**PROBLEMS:**
1) In the spaCy sentence segmentation notes, which pipeline component comes right after 'set_custom_boundaries' in the printed list of pipe names?
2) Rewrite the part of the spaCy sentence segmentation notes between "# after the" and "token in document(doc_2)", inclusive, with "last token" changed to "final token".
** BEGIN TEXT **
# 1) Sentence Segmentation Basics

In [0]:
# Import spaCy
import spacy

In [0]:
# load the English language library
nlp = spacy.load(name='en_core_web_sm')

In [0]:
doc = nlp("This is a sentence. This is second sentence. This is last sentence.")

In [4]:
for sent in doc.sents:
    print(sent.text)

# note that doc.sents is a generator

This is a sentence.
This is second sentence.
This is last sentence.


In [5]:
doc.sents[0]
# if you try to grab individual sentences then you will get an error
# TypeError: 'generator' object is not subscriptable
# because this generates the sentences instead of holding them in memory

TypeError: ignored

In [6]:
# grab a token
doc[0]

This

In [0]:
# we can grab individual tokens because spacy knows the language library,
# we can grab individual sentences with list

In [7]:
list(doc.sents)[0]

This is a sentence.

In [8]:
type(list(doc.sents)[0])
# these are the spacy's span objects not normal strings

spacy.tokens.span.Span

# 2) Adding Rules

We can add our own rules for sentence segmentation, but they have to be added before the creation of doc object

becauseas that is where parsing of segment start

In [0]:
def set_custom_boundaries(doc):
    for token in doc[:-1]:   # we are going through every token except the last one
      if token.text == ';':    # here we are adding a new Segmentation rule
        doc[token.i+1].is_sent_start = True
    return doc

# after the semicolan, the next token is start of new sentence

# we are passing all the tokens through for loop except the last one because,
# we are taking "token.i+1" is the start of new sentence
# that is "token.i+1" includes last token in document(doc_2)

In [0]:
nlp.add_pipe(set_custom_boundaries, before='parser')

In [11]:
nlp.pipe_names
# new rule is added, that is 'set_custom_boundaries'
# tagger, parser and ner are already there

['tagger', 'set_custom_boundaries', 'parser', 'ner']

In [0]:
# new rule has to run before the document is parsed, hence define new document object witha same content 
doc_2 = nlp("This is a sentence; This is second sentence; This is last sentence.")

In [13]:
for sent in doc_2.sents:
    print(sent)

# new rule is working fine here

This is a sentence;
This is second sentence;
This is last sentence.
** END TEXT **
** BEGIN MATERIAL SUPPLIED **
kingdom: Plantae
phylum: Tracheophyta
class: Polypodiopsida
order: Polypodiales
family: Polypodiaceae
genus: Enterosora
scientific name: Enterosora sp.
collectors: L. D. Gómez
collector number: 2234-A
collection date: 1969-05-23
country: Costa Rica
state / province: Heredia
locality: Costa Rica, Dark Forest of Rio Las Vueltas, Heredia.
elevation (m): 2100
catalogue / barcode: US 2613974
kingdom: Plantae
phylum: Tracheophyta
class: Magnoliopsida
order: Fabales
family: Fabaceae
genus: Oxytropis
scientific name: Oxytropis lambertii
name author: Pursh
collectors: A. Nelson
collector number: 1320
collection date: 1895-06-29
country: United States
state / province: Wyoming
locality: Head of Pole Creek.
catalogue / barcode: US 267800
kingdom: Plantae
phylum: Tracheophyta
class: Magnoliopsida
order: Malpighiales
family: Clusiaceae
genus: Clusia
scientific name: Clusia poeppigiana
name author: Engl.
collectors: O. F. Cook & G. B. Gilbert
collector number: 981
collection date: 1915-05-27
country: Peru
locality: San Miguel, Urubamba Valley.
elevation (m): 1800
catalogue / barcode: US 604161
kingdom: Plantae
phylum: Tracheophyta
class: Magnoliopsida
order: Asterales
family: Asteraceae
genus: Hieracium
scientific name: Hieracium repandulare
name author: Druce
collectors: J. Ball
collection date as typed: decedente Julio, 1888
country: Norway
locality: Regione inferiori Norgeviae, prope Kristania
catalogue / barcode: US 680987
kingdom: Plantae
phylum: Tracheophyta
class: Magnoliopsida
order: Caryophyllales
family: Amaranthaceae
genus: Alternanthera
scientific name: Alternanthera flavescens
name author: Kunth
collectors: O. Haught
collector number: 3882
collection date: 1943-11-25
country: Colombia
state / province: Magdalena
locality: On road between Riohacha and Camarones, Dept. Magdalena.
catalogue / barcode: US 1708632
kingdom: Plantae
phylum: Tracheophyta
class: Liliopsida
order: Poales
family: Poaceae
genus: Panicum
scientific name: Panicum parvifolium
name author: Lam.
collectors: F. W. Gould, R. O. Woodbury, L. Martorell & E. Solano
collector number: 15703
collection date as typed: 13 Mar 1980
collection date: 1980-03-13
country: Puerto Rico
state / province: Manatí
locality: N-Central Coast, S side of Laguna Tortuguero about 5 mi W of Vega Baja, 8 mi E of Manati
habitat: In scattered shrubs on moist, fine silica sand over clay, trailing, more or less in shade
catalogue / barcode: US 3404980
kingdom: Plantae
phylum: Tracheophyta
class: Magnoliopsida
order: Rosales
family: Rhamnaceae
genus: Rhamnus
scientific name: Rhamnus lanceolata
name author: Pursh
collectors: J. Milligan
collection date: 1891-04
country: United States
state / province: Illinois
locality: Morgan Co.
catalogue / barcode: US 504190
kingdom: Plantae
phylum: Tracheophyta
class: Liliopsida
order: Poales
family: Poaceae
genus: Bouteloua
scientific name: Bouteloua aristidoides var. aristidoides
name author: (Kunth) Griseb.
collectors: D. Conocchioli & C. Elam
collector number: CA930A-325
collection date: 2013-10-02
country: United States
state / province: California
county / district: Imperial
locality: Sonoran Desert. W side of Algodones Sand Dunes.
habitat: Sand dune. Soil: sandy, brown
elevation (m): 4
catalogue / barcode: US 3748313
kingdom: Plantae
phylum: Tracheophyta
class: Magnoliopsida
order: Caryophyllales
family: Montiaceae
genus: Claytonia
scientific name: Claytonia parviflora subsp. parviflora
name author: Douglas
** END MATERIAL SUPPLIED **
**SOLUTIONS:**
1) 'parser'

2)
# after the semicolan, the next token is start of new sentence

# we are passing all the tokens through for loop except the last one because,
# we are taking "token.i+1" is the start of new sentence
# that is "token.i+1" includes final token in document(doc_2)